**Task description:**
Without changing anything, reproduce every record below.

Record set: Begin

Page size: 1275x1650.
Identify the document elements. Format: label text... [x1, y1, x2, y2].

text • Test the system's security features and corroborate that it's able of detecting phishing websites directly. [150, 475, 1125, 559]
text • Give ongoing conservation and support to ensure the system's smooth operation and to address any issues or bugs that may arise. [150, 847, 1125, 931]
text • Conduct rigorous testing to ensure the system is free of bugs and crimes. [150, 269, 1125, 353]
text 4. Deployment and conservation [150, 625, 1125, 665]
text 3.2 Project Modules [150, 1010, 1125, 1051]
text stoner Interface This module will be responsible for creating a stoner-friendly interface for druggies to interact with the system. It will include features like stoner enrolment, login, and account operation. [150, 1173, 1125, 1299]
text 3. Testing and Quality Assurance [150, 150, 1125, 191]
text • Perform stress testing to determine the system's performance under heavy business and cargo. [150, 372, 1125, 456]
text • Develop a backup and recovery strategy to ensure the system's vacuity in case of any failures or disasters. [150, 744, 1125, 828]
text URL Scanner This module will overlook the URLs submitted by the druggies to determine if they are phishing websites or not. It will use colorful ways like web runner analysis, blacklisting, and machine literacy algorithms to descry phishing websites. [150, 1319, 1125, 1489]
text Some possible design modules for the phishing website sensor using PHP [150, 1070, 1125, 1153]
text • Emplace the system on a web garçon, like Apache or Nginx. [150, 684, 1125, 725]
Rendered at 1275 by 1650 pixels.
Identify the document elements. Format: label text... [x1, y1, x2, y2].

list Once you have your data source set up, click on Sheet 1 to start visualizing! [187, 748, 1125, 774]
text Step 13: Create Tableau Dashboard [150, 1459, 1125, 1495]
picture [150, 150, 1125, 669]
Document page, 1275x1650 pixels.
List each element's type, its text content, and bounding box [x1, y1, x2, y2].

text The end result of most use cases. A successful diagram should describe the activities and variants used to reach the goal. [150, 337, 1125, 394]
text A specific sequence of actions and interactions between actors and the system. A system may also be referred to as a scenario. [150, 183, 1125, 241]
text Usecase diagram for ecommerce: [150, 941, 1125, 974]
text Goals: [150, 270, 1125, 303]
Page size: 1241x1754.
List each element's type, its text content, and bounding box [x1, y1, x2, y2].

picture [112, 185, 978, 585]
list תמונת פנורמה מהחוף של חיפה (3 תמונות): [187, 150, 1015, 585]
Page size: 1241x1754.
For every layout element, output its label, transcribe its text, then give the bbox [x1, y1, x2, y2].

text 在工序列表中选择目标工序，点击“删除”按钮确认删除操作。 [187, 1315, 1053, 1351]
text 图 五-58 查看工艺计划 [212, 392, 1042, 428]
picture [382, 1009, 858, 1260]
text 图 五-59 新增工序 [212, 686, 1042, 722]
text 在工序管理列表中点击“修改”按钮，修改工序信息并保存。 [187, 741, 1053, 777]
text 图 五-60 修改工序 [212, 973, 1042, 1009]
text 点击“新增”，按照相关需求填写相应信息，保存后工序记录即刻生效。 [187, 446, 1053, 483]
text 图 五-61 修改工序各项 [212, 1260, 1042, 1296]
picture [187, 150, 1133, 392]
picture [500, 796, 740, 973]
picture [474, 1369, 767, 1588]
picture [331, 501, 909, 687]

Record set: End

**Task response:**
Page size: 1275x1650.
Identify the document elements. Format: label text... [x1, y1, x2, y2].

text • Test the system's security features and corroborate that it's able of detecting phishing websites directly. [150, 475, 1125, 559]
text • Give ongoing conservation and support to ensure the system's smooth operation and to address any issues or bugs that may arise. [150, 847, 1125, 931]
text • Conduct rigorous testing to ensure the system is free of bugs and crimes. [150, 269, 1125, 353]
text 4. Deployment and conservation [150, 625, 1125, 665]
text 3.2 Project Modules [150, 1010, 1125, 1051]
text stoner Interface This module will be responsible for creating a stoner-friendly interface for druggies to interact with the system. It will include features like stoner enrolment, login, and account operation. [150, 1173, 1125, 1299]
text 3. Testing and Quality Assurance [150, 150, 1125, 191]
text • Perform stress testing to determine the system's performance under heavy business and cargo. [150, 372, 1125, 456]
text • Develop a backup and recovery strategy to ensure the system's vacuity in case of any failures or disasters. [150, 744, 1125, 828]
text URL Scanner This module will overlook the URLs submitted by the druggies to determine if they are phishing websites or not. It will use colorful ways like web runner analysis, blacklisting, and machine literacy algorithms to descry phishing websites. [150, 1319, 1125, 1489]
text Some possible design modules for the phishing website sensor using PHP [150, 1070, 1125, 1153]
text • Emplace the system on a web garçon, like Apache or Nginx. [150, 684, 1125, 725]
Rendered at 1275 by 1650 pixels.
Identify the document elements. Format: label text... [x1, y1, x2, y2].

list Once you have your data source set up, click on Sheet 1 to start visualizing! [187, 748, 1125, 774]
text Step 13: Create Tableau Dashboard [150, 1459, 1125, 1495]
picture [150, 150, 1125, 669]
Document page, 1275x1650 pixels.
List each element's type, its text content, and bounding box [x1, y1, x2, y2].

text The end result of most use cases. A successful diagram should describe the activities and variants used to reach the goal. [150, 337, 1125, 394]
text A specific sequence of actions and interactions between actors and the system. A system may also be referred to as a scenario. [150, 183, 1125, 241]
text Usecase diagram for ecommerce: [150, 941, 1125, 974]
text Goals: [150, 270, 1125, 303]
Page size: 1241x1754.
List each element's type, its text content, and bounding box [x1, y1, x2, y2].

picture [112, 185, 978, 585]
list תמונת פנורמה מהחוף של חיפה (3 תמונות): [187, 150, 1015, 585]
Page size: 1241x1754.
For every layout element, output its label, transcribe its text, then give the bbox [x1, y1, x2, y2].

text 在工序列表中选择目标工序，点击“删除”按钮确认删除操作。 [187, 1315, 1053, 1351]
text 图 五-58 查看工艺计划 [212, 392, 1042, 428]
picture [382, 1009, 858, 1260]
text 图 五-59 新增工序 [212, 686, 1042, 722]
text 在工序管理列表中点击“修改”按钮，修改工序信息并保存。 [187, 741, 1053, 777]
text 图 五-60 修改工序 [212, 973, 1042, 1009]
text 点击“新增”，按照相关需求填写相应信息，保存后工序记录即刻生效。 [187, 446, 1053, 483]
text 图 五-61 修改工序各项 [212, 1260, 1042, 1296]
picture [187, 150, 1133, 392]
picture [500, 796, 740, 973]
picture [474, 1369, 767, 1588]
picture [331, 501, 909, 687]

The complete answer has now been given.